You can load and use a UI XML file in the following way:

Editor apperance
var xml = XmlUtils.loadXml(ResourceLocation.parse("ldlib2:tuto.xml"));
if (xml != null) {
    var ui = UI.of(xml);

    // find elemetns and do data bindings or logic setup here
    var buttons = ui.select(".button_container > button").toList(); // by selector
    var container = ui.selectRegex("container").findFirst().orElseThrow(); // by id regex
}
let xml = XmlUtils.loadXml(ResourceLocation.parse("ldlib2:tuto.xml"));
if (xml != null) {
    let ui = UI.of(xml);

    // find elemetns and do data bindings or logic setup here
    let buttons = ui.select(".button_container > button").toList(); // by selector
    let container = ui.selectRegex("container").findFirst().orElseThrow(); // by id regex
}

Info

XmlUtilsalso provides other ways to load XML documents, such as from strings or input streams. Choose the method that best fits your use case.

XML Syntax Overview

LDLib2 UI XML uses a declarative syntax to describe both the UI structure and its styles, similar to HTML + CSS.

At the top level, the <ldlib2-ui> root defines a complete UI document.
Inside it, you can describe styles, external stylesheets, and the component tree.

Stylesheet

Note

Read LSS page before reading this chapter.

You can reference external LSS files using the <stylesheet> tag:

<stylesheet location="ldlib2:lss/mc.lss"/>

This allows you to reuse shared styles or let resource packs override UI appearance globally.

When <stylesheet> is placed directly under <ldlib2-ui>, it is a global stylesheet for the whole UI.

Embedded Styles

Inline styles can be defined inside a <style> block using LSS (LDLib Style Sheet) syntax:

<style>
    label:host {
        vertical-align: center;
        horizontal-align: center;
    }
    .flex-1 {
        flex: 1;
    }
    .bg {
        background: sprite(ldlib2:textures/gui/icon.png)
    }
</style>

When <style> is placed directly under <ldlib2-ui>, it is also global for the whole UI.

Local Stylesheet on Elements

You can also place <style> or <stylesheet> inside any element node (for example root, element, button, tab, selector).

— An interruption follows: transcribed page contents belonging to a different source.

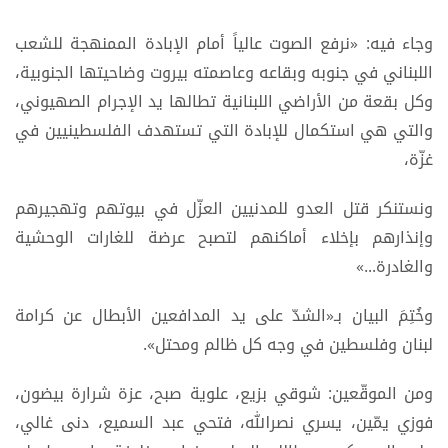
وجاء فيه: «نرفع الصوت عالياً أمام الإبادة الممنهجة للشعب
اللبناني في جنوبه وبقاعه وعاصمته بيروت وضاحيتها الجنوبية،
وكل بقعة من الأراضي اللبنانية تطالها يد الإجرام الصهيوني،
والتي هي استكمال للإبادة التي تستهدف الفلسطينيين في
غزّة،
ونستنكر قتل العدو للمدنيين العزّل في بيوتهم وتهجيرهم
وإنذارهم بإخلاء أماكنهم لتصبح عرضة للغارات الوحشية
والغادرة...»
وخُتِمَ البيان بـ«الشدّ على يد المدافعين الأبطال عن كرامة
لبنان وفلسطين في وجه كل ظالم ومحتل».
ومن الموقّعين: شوقي بزيع، علوية صبح، عزة شرارة بيضون،
فوزي يمّين، يسري نصرالله، فتحي عبد السميع، دنى غالي،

In this case, the stylesheet is treated as a local stylesheet and only affects:

  • the current element
  • its descendants

It does not affect parent elements or sibling branches.

<root>
    <element id="left-panel">
        <style>
            button {
                width: 70;
            }
        </style>
        <button text="inside panel"/>
    </element>

    <button text="outside panel"/>
</root>

In the example above, the width rule applies to the button inside left-panel, not to the sibling button outside.

Note

ldlib2-ui.xsd includes these element-level <style> / <stylesheet> nodes, so IDE schema validation and completion work for local stylesheet definitions too.

Inline Style Attribute

For quick adjustments, styles can also be set directly on elements:

<button style="height: 30; align-items: center;"/>

Inline styles have higher priority than stylesheet rules.

Component Tree

The UI layout is described as a tree of elements under <root>. Each XML node maps to a UI component, and nesting defines parent–child relationships.

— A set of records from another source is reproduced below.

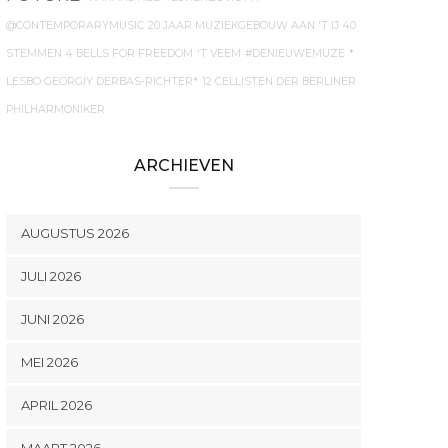
@CONTEMPORARYMUSIC
20 JAAR MUZIEKGEBOUW AAN 'T IJ
40
STEMMEN
4 BELLS FOR FREEDOM
'T VEEM
#DENIEUWEMUZE
*
LESBO GEORGIY DERBAS-RICHTER*
12 CELLISTEN DER BERLINER
PHILHARMONIKER
ARCHIEVEN
AUGUSTUS 2026
JULI 2026
JUNI 2026
MEI 2026
APRIL 2026
MAART 2026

Attributes are used to configure component properties, while child nodes define structure.


In short:

  • <stylesheet> → load external styles
  • <style> → define embedded styles
  • element-level <stylesheet> / <style> → local stylesheet scoped to that element subtree
  • style attribute → inline styles
  • XML hierarchy → UI component tree

This makes UI definitions clear, readable, and easy to maintain.